Over the years my treatments in this regard have changed drastically. Early in my career I was of the mind ‘no pain, no gain’ and I would put my clients through some fairly severe sessions. Looking back on it I realize that I didn’t necessarily get better results with that kind of therapy. Many people like that kind of treatment, but that doesn’t mean that’s the treatment that their body needs.

My current view is that it’s important to treat each client individually, and even different parts of the same body individually. Many clients don’t need or won’t respond to a heavy hand, and others need a firmer approach to make sure they can benefit from the therapy. What I find myself doing these days is varying between the types of strokes and techniques I use on each client and even varying during each session with a particular client.

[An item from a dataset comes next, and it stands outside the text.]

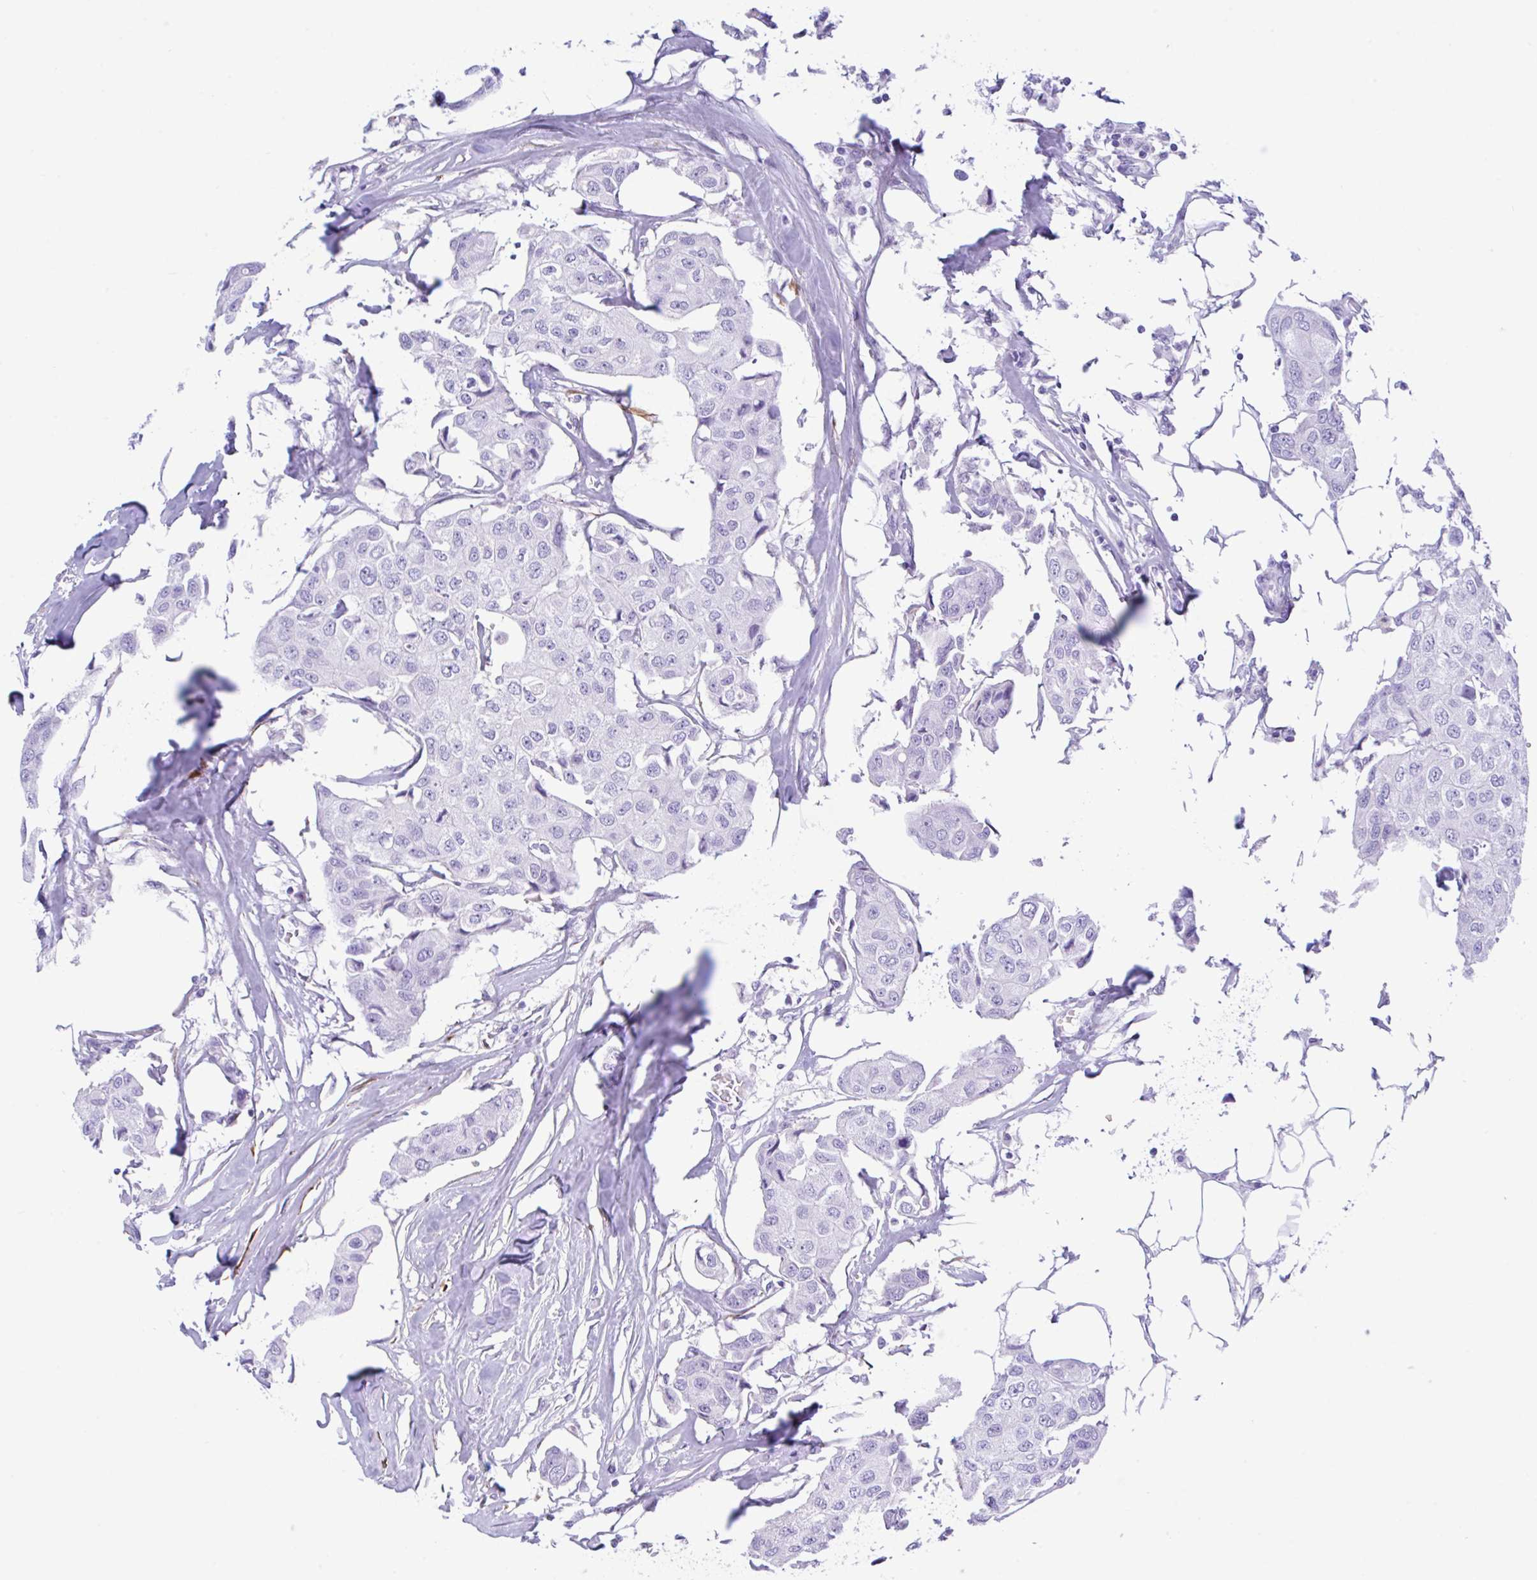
{"staining": {"intensity": "negative", "quantity": "none", "location": "none"}, "tissue": "breast cancer", "cell_type": "Tumor cells", "image_type": "cancer", "snomed": [{"axis": "morphology", "description": "Duct carcinoma"}, {"axis": "topography", "description": "Breast"}, {"axis": "topography", "description": "Lymph node"}], "caption": "Breast invasive ductal carcinoma was stained to show a protein in brown. There is no significant positivity in tumor cells. (DAB IHC visualized using brightfield microscopy, high magnification).", "gene": "NDUFAF8", "patient": {"sex": "female", "age": 80}}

In every case educating my clients is important. One thing I mention to everyone I work on is that the session shouldn’t feel like they are trying to endure some kind of torture. Many clients come in with the same mentality that I had early on in my career that the work has to hurt to get the effect. What I try to impress on them is that there is a very fine line between ‘good’ pain and ‘bad’ pain and making sure that we as a team stay in the ‘good’ pain range. Another aspect that I try to educate my clients with is that there will generally be a little soreness after the session. That soreness should only last 1 or 2 days at the longest. If it lasts longer than that I lighten the intensity so the client doesn’t have so much soreness after. On the other hand, if there is no soreness, then I know I can go a little deeper for that client to have a better therapeutic effect.